QRC: Progress on GBR Future Welcomed (Australia)

Progress on GBR Future Welcomed

The peak representative body for Queensland minerals and energy exporters has welcomed the release overnight by UNESCO’s World Heritage Committee (WHC) of a draft decision on current and future management of the Great Barrier Reef World Heritage property.

Queensland Resources Council Chief Executive Michael Roche congratulated the Australian and Queensland governments for their work to date in progressing a holistic long-term plan for conservation of the Great Barrier Reef’s outstanding universal values.

It is of note that despite scaremongering by environmental activists that next month’s World Heritage Committee meeting would declare the Great Barrier Reef Marine Park ‘in danger’, the draft decision welcomes the progress made to date,” Mr Roche said.

The WHC also welcomed the release of a Reef Scientific Consensus Statement in 2013 that states:

“Declining marine water quality, influenced by terrestrial runoff, is recognised as one of the most significant threats to the long-term health of the Great Barrier Reef. Management of this issue will improve ecosystem resilience to other pressures including those associated with a changing climate.”

The Consensus Statement goes on to say that that compared with terrestrial runoff, the impacts of ports and shipping are ‘relatively small’.

In relation to future port management along 2,300 kilometres of coastline adjacent to the marine park, Mr Roche said the Cumulative Impact Assessment prepared by Abbot Point coal terminal expansion proponents had created a scientific benchmark to inform government decision-makers.

The comprehensive approach of detailing and accumulating multiple environmental impacts of port expansions gave the Federal Environment Minister the scientific evidence he needed to approve the proposal with strict conditions,” he said.

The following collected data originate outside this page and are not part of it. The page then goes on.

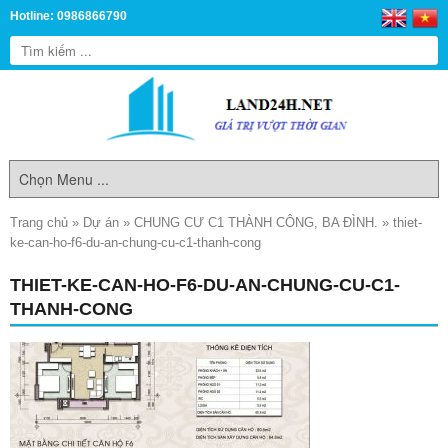
Hotline: 0986866790
Trang chủ
»
Dự án
»
CHUNG CƯ C1 THÀNH CÔNG, BA ĐÌNH.
»
thiet-
ke-can-ho-f6-du-an-chung-cu-c1-thanh-cong
THIET-KE-CAN-HO-F6-DU-AN-CHUNG-CU-C1-
THANH-CONG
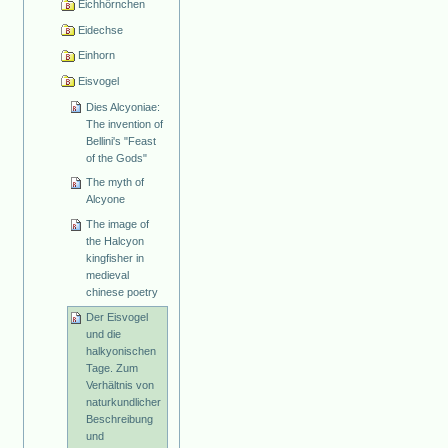
Eichhörnchen
Eidechse
Einhorn
Eisvogel
Dies Alcyoniae:
The invention of
Bellini's "Feast
of the Gods"
The myth of
Alcyone
The image of
the Halcyon
kingfisher in
medieval
chinese poetry
Der Eisvogel
und die
halkyonischen
Tage. Zum
Verhältnis von
naturkundlicher
Beschreibung
und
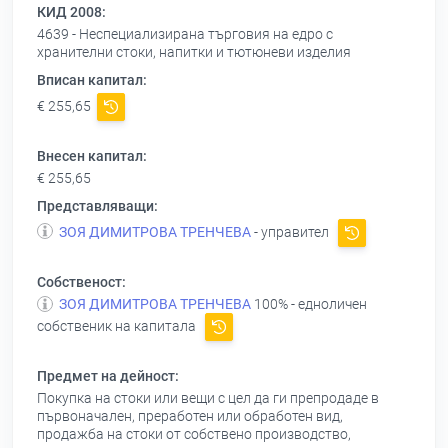
КИД 2008:
4639 - Неспециализирана търговия на едро с
хранителни стоки, напитки и тютюневи изделия
Вписан капитал:
€ 255,65
Внесен капитал:
€ 255,65
Представляващи:
ЗОЯ ДИМИТРОВА ТРЕНЧЕВА
- управител
Собственост:
ЗОЯ ДИМИТРОВА ТРЕНЧЕВА
100% - едноличен
собственик на капитала
Предмет на дейност:
Покупка на стоки или вещи с цел да ги препродаде в
първоначален, преработен или обработен вид,
продажба на стоки от собствено производство,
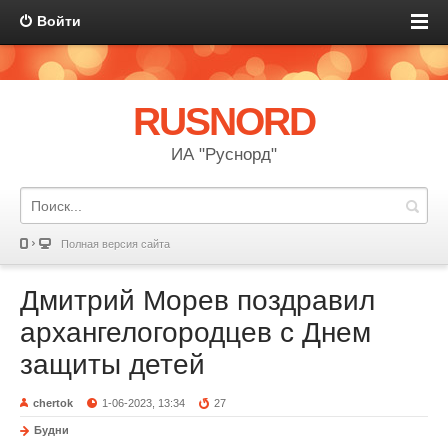
Войти
RUSNORD
ИА "Руснорд"
Полная версия сайта
Дмитрий Морев поздравил
архангелогородцев с Днем
защиты детей
chertok
1-06-2023, 13:34
27
Будни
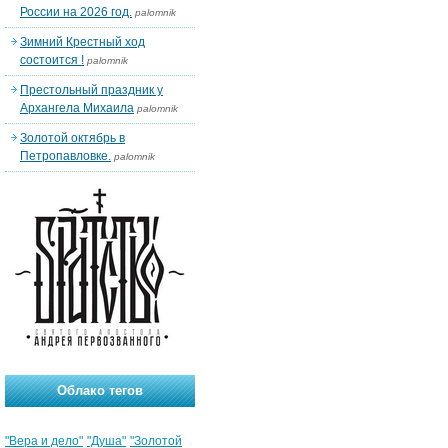
России на 2026 год.
palomnik
Зимний Крестный ход
состоится !
palomnik
Престольный праздник у
Архангела Михаила
palomnik
Золотой октябрь в
Петропавловке.
palomnik
Облако тегов
"Вера и дело"
"Душа"
"Золотой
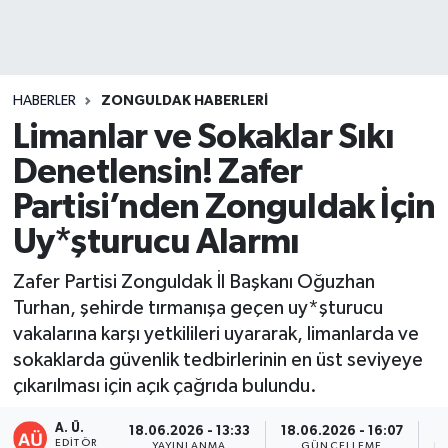
DEVREK
DÜZCE
HABERLER
ZONGULDAK HABERLERI
Limanlar ve Sokaklar Sıkı
EREĞLİ
Denetlensin! Zafer
GÖKÇEBEY
Partisi’nden Zonguldak İçin
Uy*şturucu Alarmı
KARABÜK
Zafer Partisi Zonguldak İl Başkanı Oğuzhan
KASTAMONU
Turhan, şehirde tırmanışa geçen uy*şturucu
vakalarına karşı yetkilileri uyararak, limanlarda ve
sokaklarda güvenlik tedbirlerinin en üst seviyeye
çıkarılması için açık çağrıda bulundu.
A. Ü.
18.06.2026 - 13:33
18.06.2026 - 16:07
EDITÖR
YAYINLANMA
GÜNCELLEME
PA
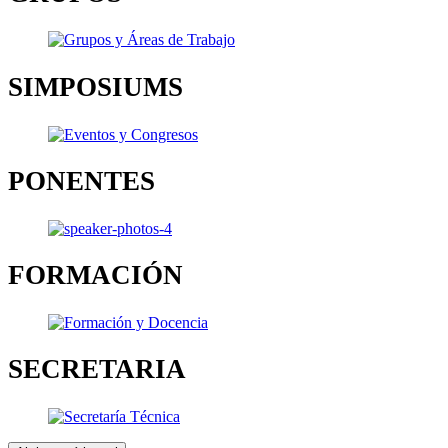
SIMPOSIUMS
PONENTES
FORMACIÓN
SECRETARIA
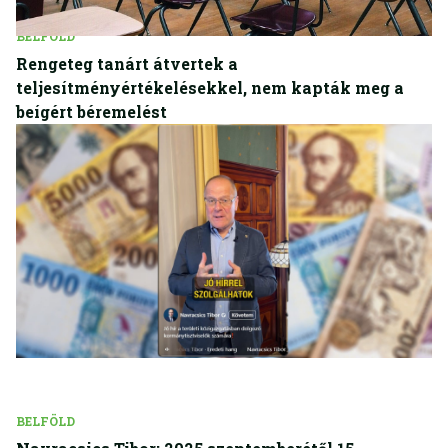
BELFÖLD
Rengeteg tanárt átvertek a
teljesítményértékelésekkel, nem kapták meg a
beígért béremelést
BELFÖLD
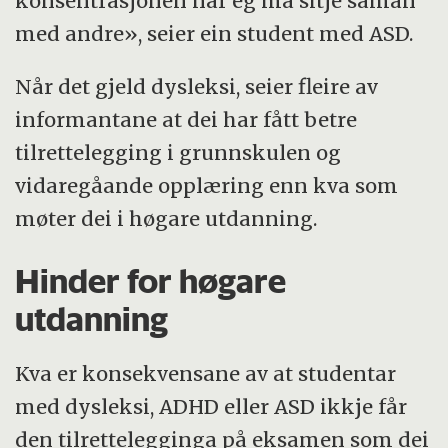
konsentrasjonen når eg må sitje saman
med andre», seier ein student med ASD.
Når det gjeld dysleksi, seier fleire av
informantane at dei har fått betre
tilrettelegging i grunnskulen og
vidaregåande opplæring enn kva som
møter dei i høgare utdanning.
Hinder for høgare
utdanning
Kva er konsekvensane av at studentar
med dysleksi, ADHD eller ASD ikkje får
den tilrettelegginga på eksamen som dei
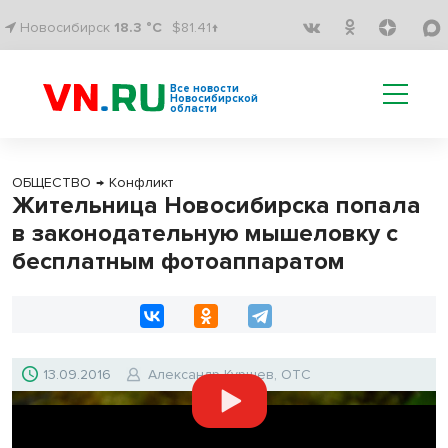
Новосибирск
18.3 °C
$81.41↑
Все новости
Новосибирской
области
ОБЩЕСТВО
→
Конфликт
Жительница Новосибирска попала
в законодательную мышеловку с
бесплатным фотоаппаратом
13.09.2016
Александр Куршев, ОТС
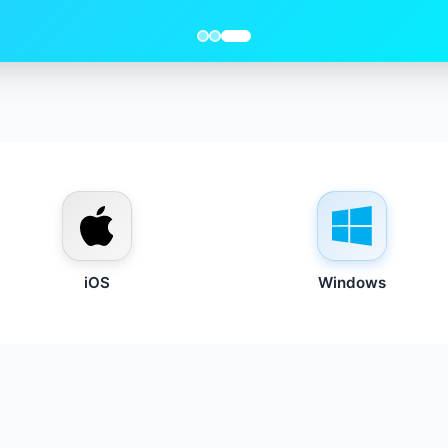
iOS
Windows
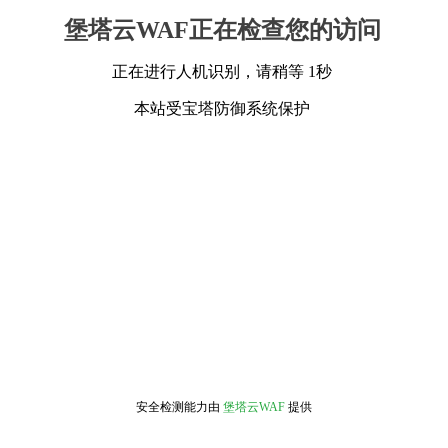
堡塔云WAF正在检查您的访问
正在进行人机识别，请稍等 1秒
本站受宝塔防御系统保护
安全检测能力由
堡塔云WAF
提供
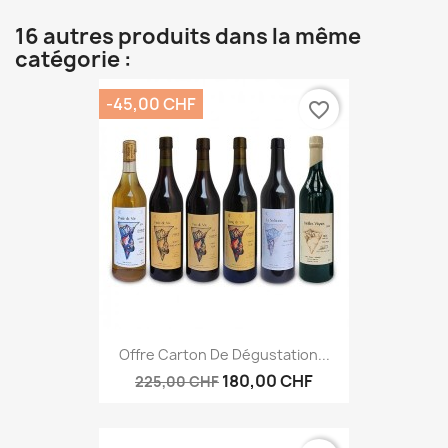
16 autres produits dans la même
catégorie :
-45,00 CHF
favorite_border
Offre Carton De Dégustation...
180,00 CHF
225,00 CHF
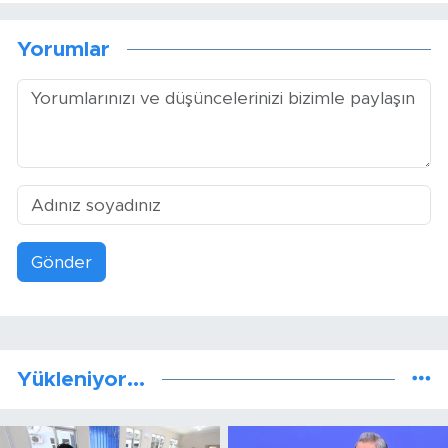
Yorumlar
Gönder
Yükleniyor...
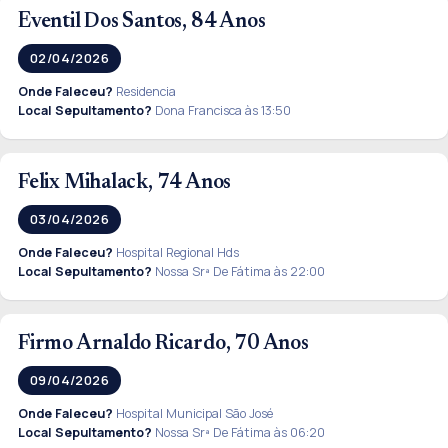
Eventil Dos Santos, 84 Anos
02/04/2026
Onde Faleceu?
Residencia
Local Sepultamento?
Dona Francisca às 13:50
Felix Mihalack, 74 Anos
03/04/2026
Onde Faleceu?
Hospital Regional Hds
Local Sepultamento?
Nossa Srª De Fátima às 22:00
Firmo Arnaldo Ricardo, 70 Anos
09/04/2026
Onde Faleceu?
Hospital Municipal São José
Local Sepultamento?
Nossa Srª De Fátima às 06:20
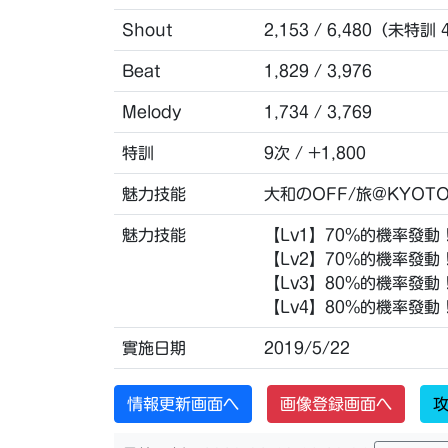
Shout
2,153 / 6,480（未特訓 
Beat
1,829 / 3,976
Melody
1,734 / 3,769
特訓
9次 / +1,800
魅力技能
大和のOFF/旅@KYOT
魅力技能
【Lv1】70%的機率發動
【Lv2】70%的機率發動
【Lv3】80%的機率發動
【Lv4】80%的機率發動
實施日期
2019/5/22
情報更新画面へ
画像登録画面へ
攻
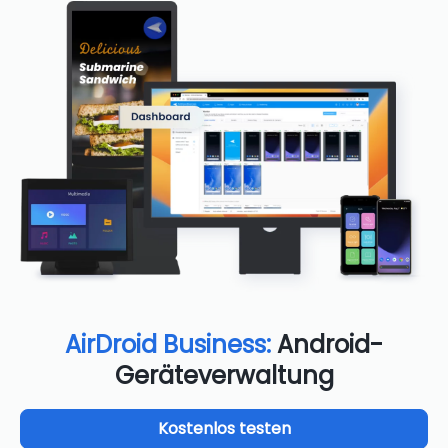
AirDroid Business:
Android-
Geräteverwaltung
Kostenlos testen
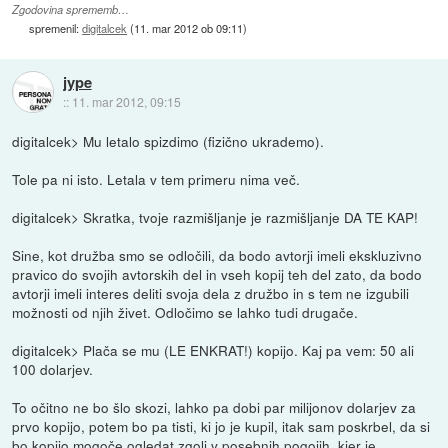
Zgodovina sprememb…
spremenil:
digitalcek
(
11. mar 2012 ob 09:11
)
jype
::
11. mar 2012, 09:15
digitalcek> Mu letalo spizdimo (fizično ukrademo).
Tole pa ni isto. Letala v tem primeru nima več.
digitalcek> Skratka, tvoje razmišljanje je razmišljanje DA TE KAP!
Sine, kot družba smo se odločili, da bodo avtorji imeli ekskluzivno
pravico do svojih avtorskih del in vseh kopij teh del zato, da bodo
avtorji imeli interes deliti svoja dela z družbo in s tem ne izgubili
možnosti od njih živet. Odločimo se lahko tudi drugače.
digitalcek> Plača se mu (LE ENKRAT!) kopijo. Kaj pa vem: 50 ali
100 dolarjev.
To očitno ne bo šlo skozi, lahko pa dobi par milijonov dolarjev za
prvo kopijo, potem bo pa tisti, ki jo je kupil, itak sam poskrbel, da si
bo kopijo mogoče ogledat zgolj v posebnih pogojih, kjer je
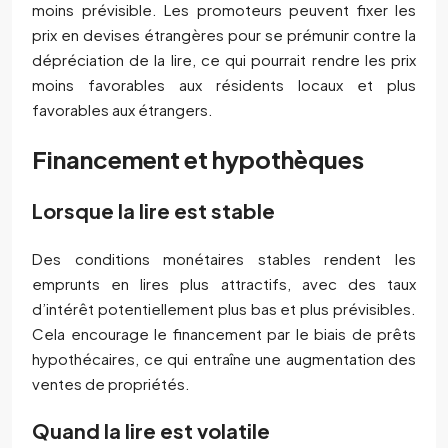
moins prévisible. Les promoteurs peuvent fixer les
prix en devises étrangères pour se prémunir contre la
dépréciation de la lire, ce qui pourrait rendre les prix
moins favorables aux résidents locaux et plus
favorables aux étrangers.
Financement et hypothèques
Lorsque la lire est stable
Des conditions monétaires stables rendent les
emprunts en lires plus attractifs, avec des taux
d’intérêt potentiellement plus bas et plus prévisibles.
Cela encourage le financement par le biais de prêts
hypothécaires, ce qui entraîne une augmentation des
ventes de propriétés.
Quand la lire est volatile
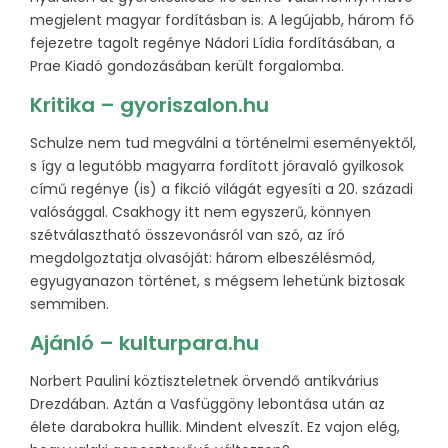
megjelent magyar fordításban is. A legújabb, három fő
fejezetre tagolt regénye Nádori Lídia fordításában, a
Prae Kiadó gondozásában került forgalomba.
Kritika – gyoriszalon.hu
Schulze nem tud megválni a történelmi eseményektől,
s így a legutóbb magyarra fordított jóravaló gyilkosok
című regénye (is) a fikció világát egyesíti a 20. századi
valósággal. Csakhogy itt nem egyszerű, könnyen
szétválasztható összevonásról van szó, az író
megdolgoztatja olvasóját: három elbeszélésmód,
egyugyanazon történet, s mégsem lehetünk biztosak
semmiben.
Ajánló – kulturpara.hu
Norbert Paulini köztiszteletnek örvendő antikvárius
Drezdában. Aztán a Vasfüggöny lebontása után az
élete darabokra hullik. Mindent elveszít. Ez vajon elég,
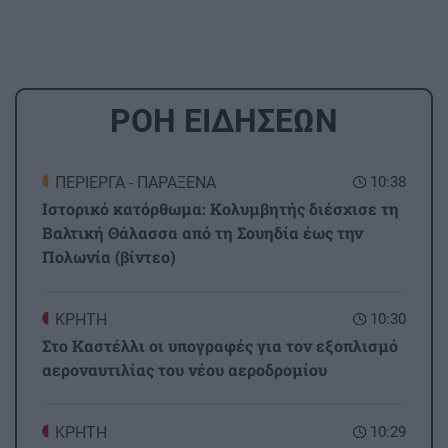
ΡΟΗ ΕΙΔΗΣΕΩΝ
ΠΕΡΙΕΡΓΑ - ΠΑΡΑΞΕΝΑ
10:38
Ιστορικό κατόρθωμα: Κολυμβητής διέσχισε τη
Βαλτική Θάλασσα από τη Σουηδία έως την
Πολωνία (βίντεο)
ΚΡΗΤΗ
10:30
Στο Καστέλλι οι υπογραφές για τον εξοπλισμό
αεροναυτιλίας του νέου αεροδρομίου
ΚΡΗΤΗ
10:29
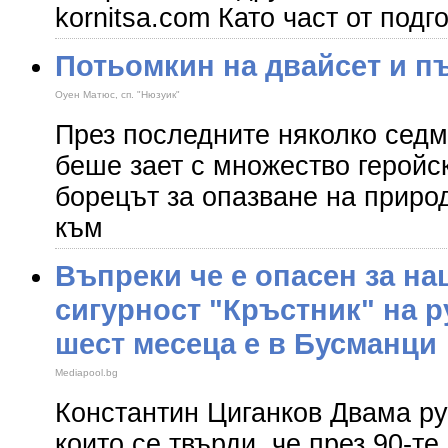
kornitsa.com Като част от подг
Потьомкин на двайсет и п
Оуен Матюс, сп. "Нюзуик"
През последните няколко сед
беше зает с множество геройс
борецът за опазване на приро
към
Въпреки че е опасен за на
сигурност "Кръстник" на р
шест месеца е в Бусманци
Mediapool.bg
Константин Циганков Двама ру
които се твърди, че през 90-те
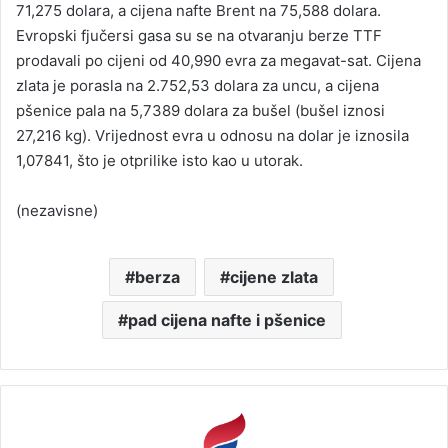
71,275 dolara, a cijena nafte Brent na 75,588 dolara.
Evropski fjučersi gasa su se na otvaranju berze TTF
prodavali po cijeni od 40,990 evra za megavat-sat. Cijena
zlata je porasla na 2.752,53 dolara za uncu, a cijena
pšenice pala na 5,7389 dolara za bušel (bušel iznosi
27,216 kg). Vrijednost evra u odnosu na dolar je iznosila
1,07841, što je otprilike isto kao u utorak.
(nezavisne)
berza
cijene zlata
pad cijena nafte i pšenice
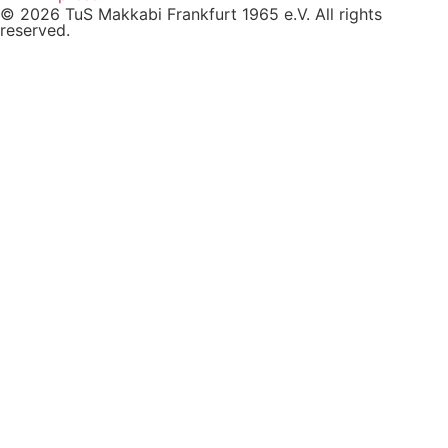
© 2026 TuS Makkabi Frankfurt 1965 e.V. All rights
reserved.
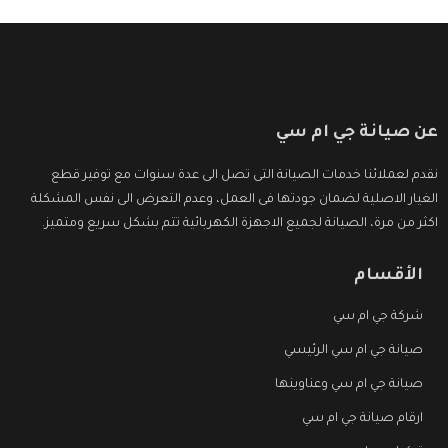
عن صيانة جي ام سي
نقدم لعملائنا خدمات الصيانة التى تصل الى عدة سنوات مع توفير قطع
الغيار الاصلية لضمان جودتها فى العمل، وعدم التعرض الى نفس المشكلة
اكثر من مرة، الصيانة لجميع الاجهزة الكهربائية تتم بشكل سريع ومتميز.
الأقسام
شركة جي ام سي
صيانة جي ام سي الرئيسي
صيانة جي ام سي وعناوينها
ارقام صيانة جي ام سي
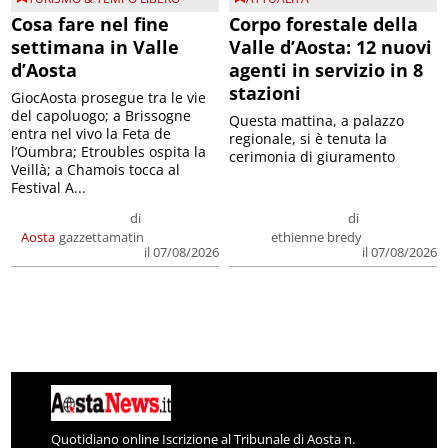
Cosa fare nel fine
Corpo forestale della
settimana in Valle
Valle d’Aosta: 12 nuovi
d’Aosta
agenti in servizio in 8
stazioni
GiocAosta prosegue tra le vie
del capoluogo; a Brissogne
Questa mattina, a palazzo
entra nel vivo la Feta de
regionale, si è tenuta la
l’Oumbra; Etroubles ospita la
cerimonia di giuramento
Veillà; a Chamois tocca al
Festival A...
di
di
Aosta
gazzettamatin
ethienne bredy
il 07/08/2026
il 07/08/2026
Quotidiano online Iscrizione al Tribunale di Aosta n.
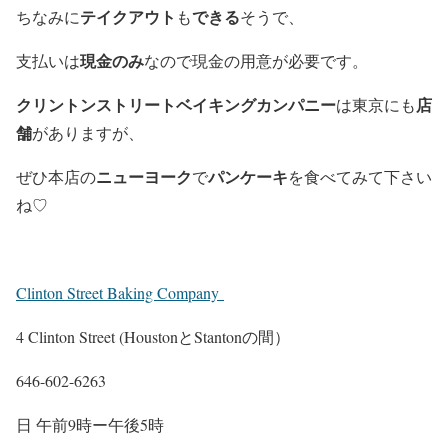
テイクアウト
できる
ちなみに
も
そうで、
現金のみ
支払いは
なので現金の用意が必要です。
クリントンストリートベイキングカンパニー
店
は東京にも
舗
がありますが、
ニューヨーク
パンケーキ
ぜひ本店の
で
を食べてみて下さい
ね♡
Clinton Street Baking Company
4 Clinton Street (HoustonとStantonの間）
646-602-6263
日 午前9時ー午後5時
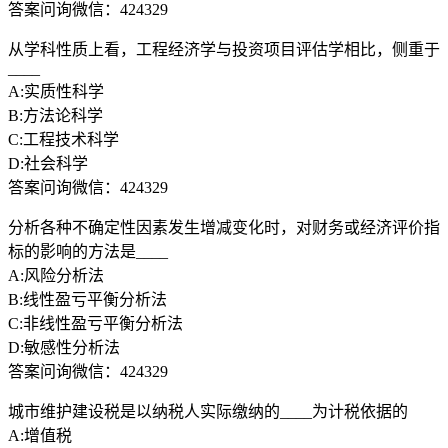
答案问询微信：424329
从学科性质上看，工程经济学与投资项目评估学相比，侧重于
____
A:实质性科学
B:方法论科学
C:工程技术科学
D:社会科学
答案问询微信：424329
分析各种不确定性因素发生增减变化时，对财务或经济评价指
标的影响的方法是____
A:风险分析法
B:线性盈亏平衡分析法
C:非线性盈亏平衡分析法
D:敏感性分析法
答案问询微信：424329
城市维护建设税是以纳税人实际缴纳的____为计税依据的
A:增值税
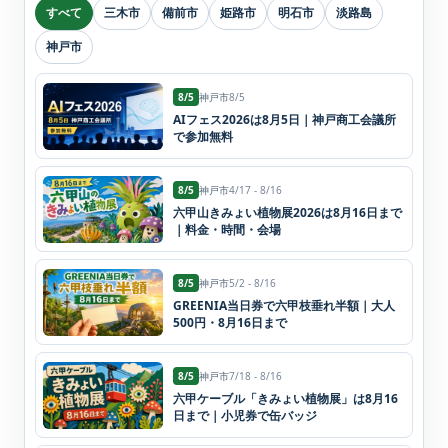
すべて
三木市
備前市
姫路市
明石市
淡路島
神戸市
8/5
神戸市
8/5
AIフェス2026は8月5日｜神戸商工会議所
で参加無料
8/5
神戸市
4/17 - 8/16
六甲山きみょい植物展2026は8月16日まで
｜料金・時間・会場
8/5
神戸市
5/2 - 8/16
GREENIA当日券で六甲枝垂れ半額｜大人
500円・8月16日まで
8/5
神戸市
7/18 - 8/16
六甲ケーブル「きみょい植物展」は8月16
日まで｜小児券で缶バッジ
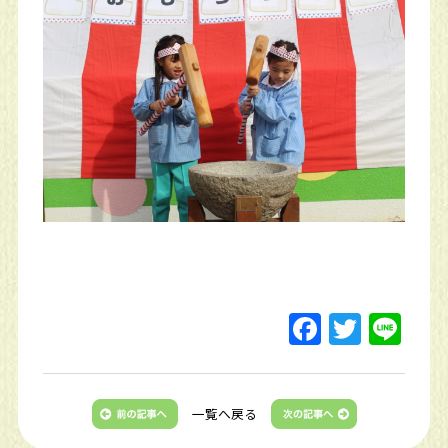
一覧へ戻る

The Abbot Point assessment included a study on options for the removal of sediment from the site of the proposed terminal expansion.

“It concluded that underwater relocation in a like environment some 40 kilometres distant from the reef would minimise environmental impacts.”

Mr Roche said almost 80 percent of Queensland’s resources and agricultural exports moved through established ports adjacent to the Great Barrier Reef Marine Park, and were worth $40 billion in 2011-12.

Ecologically sustainable development is essential to the well-being of the reef and the Australian economy and what we are seeing in this draft decision is the encouragement of the international community to keep working towards that goal,” he said.

However, Mr Roche said he was surprised at the draft decision comments about the work of the Federal and Queensland Governments towards a bilateral agreement on environmental approvals.

Such a bilateral agreement is about removing unnecessary duplication of processes, but will not in any way result in a lowering of the standard of environmental safeguards,” he said.